Helen Louisa Howden was born on 9 March 1859, the daughter of Mary Elizabeth Shaw Stewart and her husband, James Howden, a chartered accountant with Borthwick and Howden. The family lived at 90 Manor Place in Edinburgh's west end. In 1888, she married George Kerr in Corstorphine

She and her husband became involved in the Edinburgh Social Union (ESU), trying to provide affordable housing for students. They were closely linked to Patrick Geddes in these ventures. In 1896 they purchased 22 flats at Campbells Close in Edinburgh's Old Town. The town Council showed great confidence in the ESU handing over control of blocks at Tron Square, High School Yards, Potterrow and Portsburgh Square. By 1901 they controlled 24 blocks. In 1889 she took on the unusual role, for a woman at that time, as Superintendent of Housing. In 1902, she met with Octavia Hill to discuss social housing in Edinburgh.

In 1907, she submitted a report to the Royal Commission on the Poor Laws and Relief of Distress, then in 1912, she was appointed to the Royal Commission on the Housing Conditions of the Industrial Population of Scotland Rural and Urban. and was the only woman member. The previous Housing Conditions Commission in 1885 had had no women members.

The Women's Committee on House Planning in Scotland was chaired by Kerr in 1918. Its members included Mary Burns Laird and Catherine Hogg Blair.
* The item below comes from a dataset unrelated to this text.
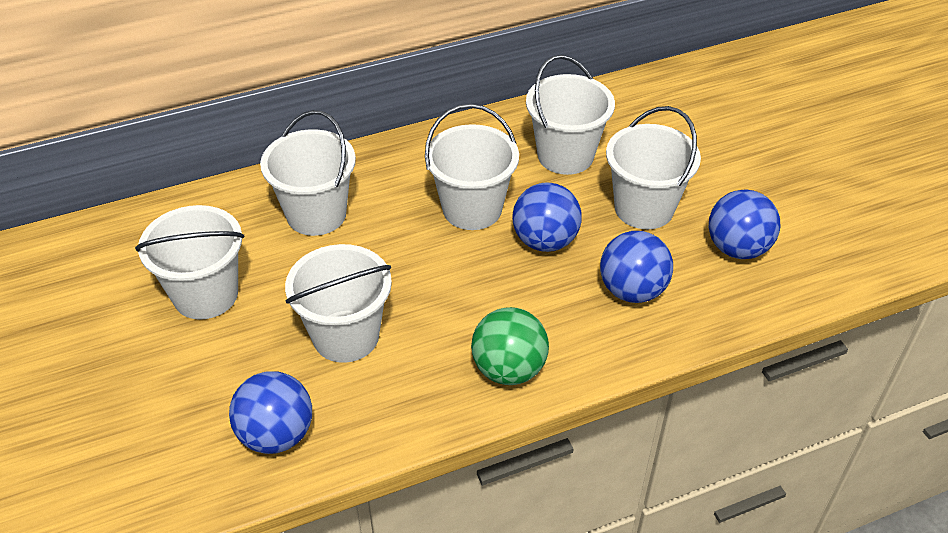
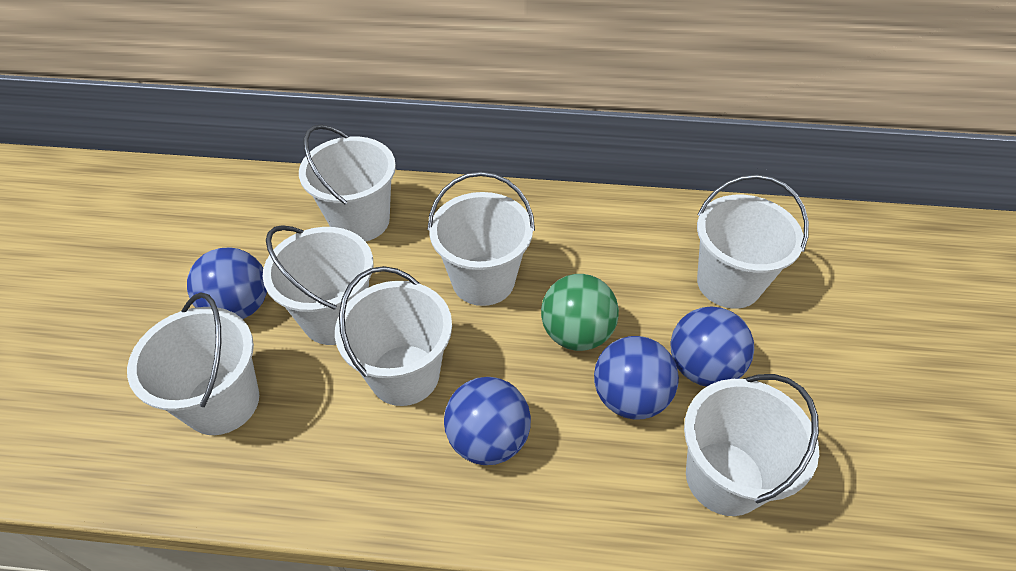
white bucket: 6 -> 7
The Committee had been established by the Secretary for Scotland, Robert Munro, with the purpose of inspecting houses and making recommendations from the housewife's point of view. In 1920, the University of Edinburgh awarded her an honorary doctorate (LLD) for her contributions to social reform.
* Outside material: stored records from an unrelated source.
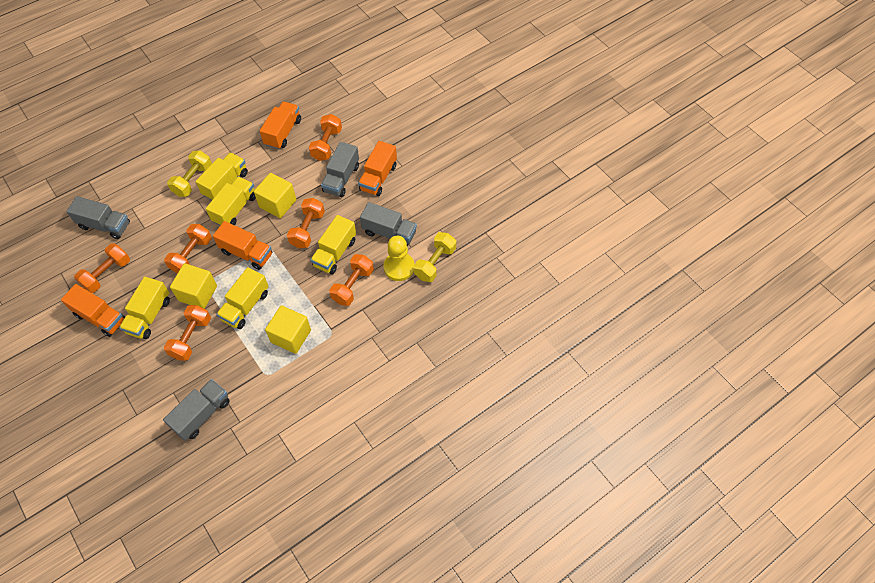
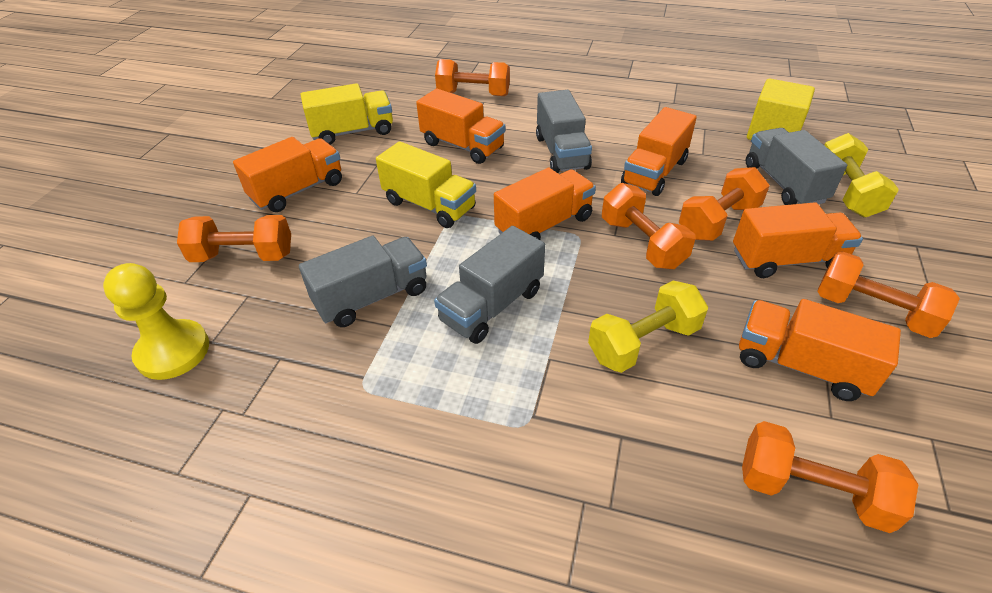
orange truck: 4 -> 6
yellow cube: 3 -> 1
yellow truck: 5 -> 2

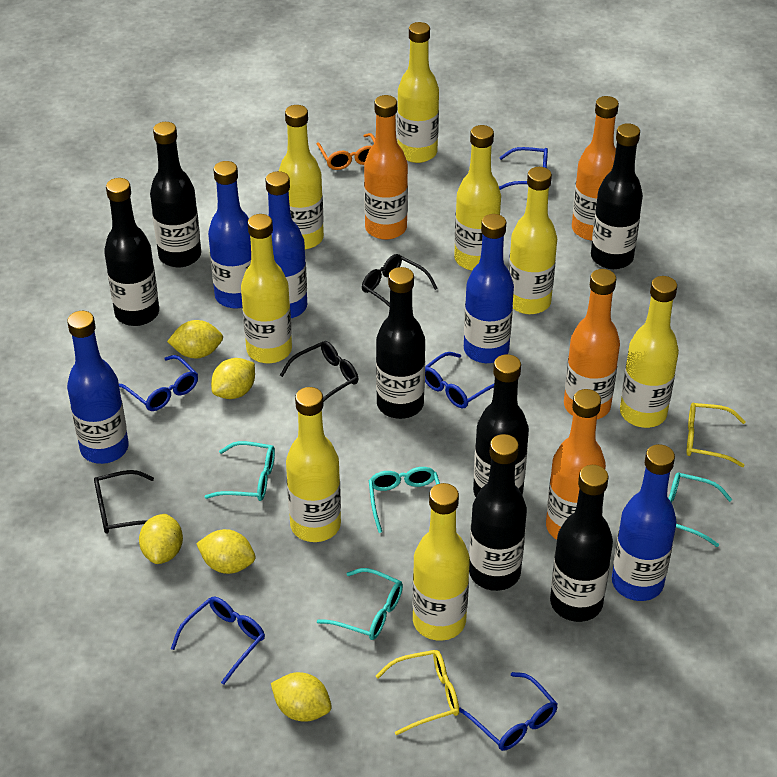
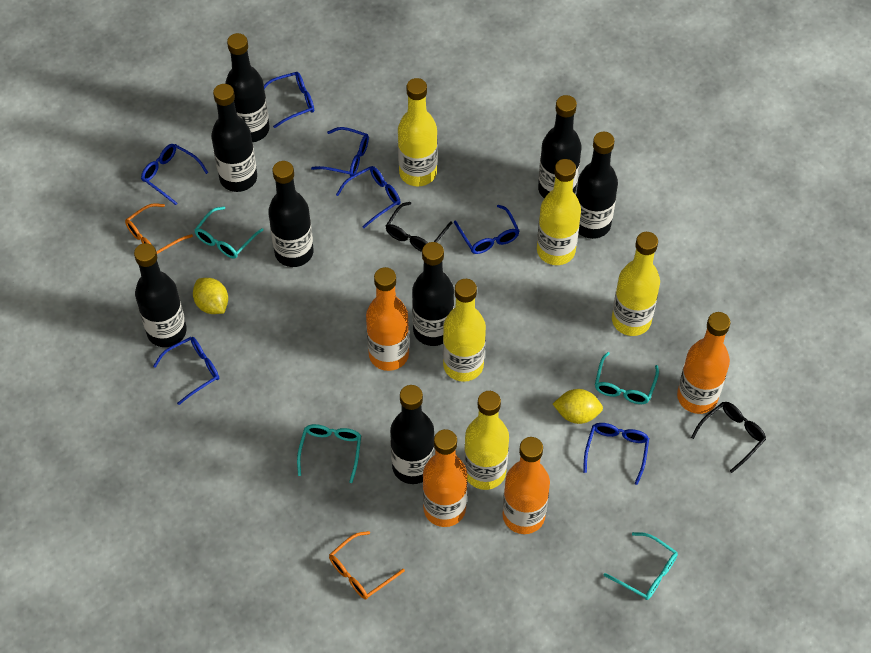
black bottle: 7 -> 8
black glasses: 3 -> 2
blue bottle: 5 -> 0
blue glasses: 5 -> 7
orange glasses: 1 -> 2
yellow bottle: 8 -> 5
yellow glasses: 2 -> 0
yellow lemon: 5 -> 2

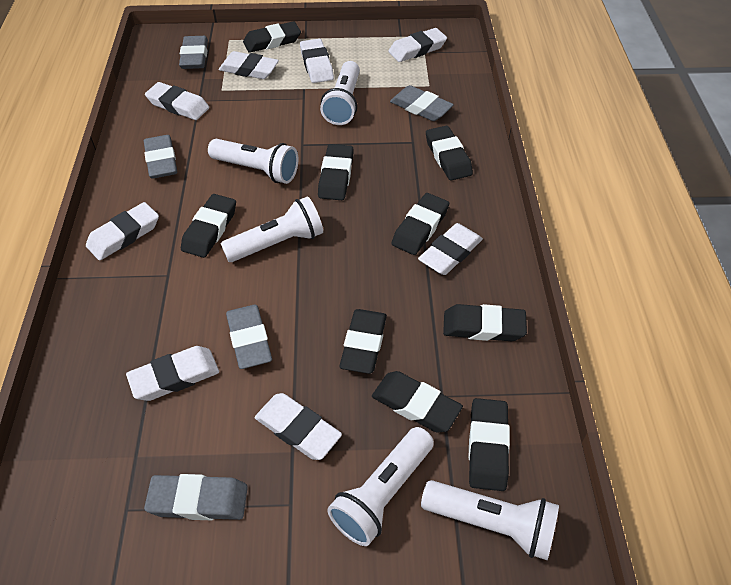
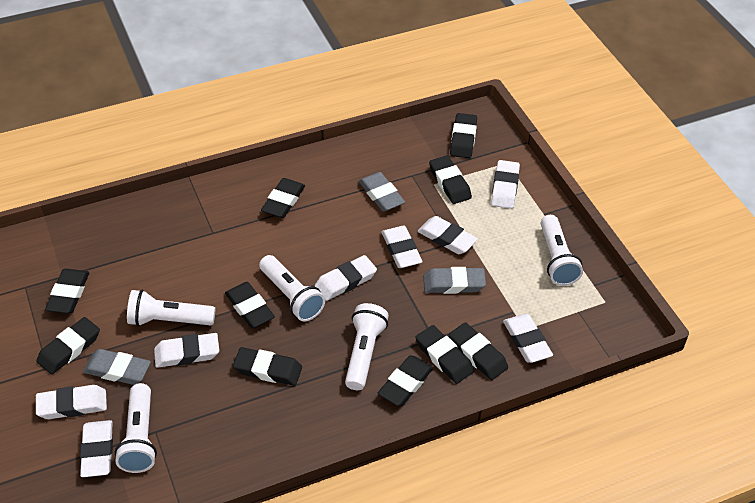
black eraser: 9 -> 10
grey eraser: 5 -> 3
From 1891, she lived at 6 St Colme Street, a large Georgian townhouse on the Moray Estate in western Edinburgh.

By the 1920s, she worked closely with Elizabeth Haldane, sister of Sir William Haldane, and Mary Maclagan in the improvement of housing across the UK. In 1921, she helped to establish the Nursing Committee at Edinburgh Royal Infirmary, and also helped to establish the Astley Ainslie Trust.

==Death==
She died in Edinburgh on 8 February 1940, aged 80. She is buried with her husband facing "Lords Row" on the western edge of Dean Cemetery.

==Publications==

- Social Conditions of Provincial Towns (1912)
- The Path of Social Progress (1912)

==Family==

Kerr's husband George was a doctor who trained at the University of Oxford. The Kerr family were rich from Newfoundland fishing companies. The couple initially lived at Gogar House in Midlothian, west of Edinburgh.

Her sister-in-law, Mary Kerr, of 9 Great Stuart Street, was also involved in many of the ventures.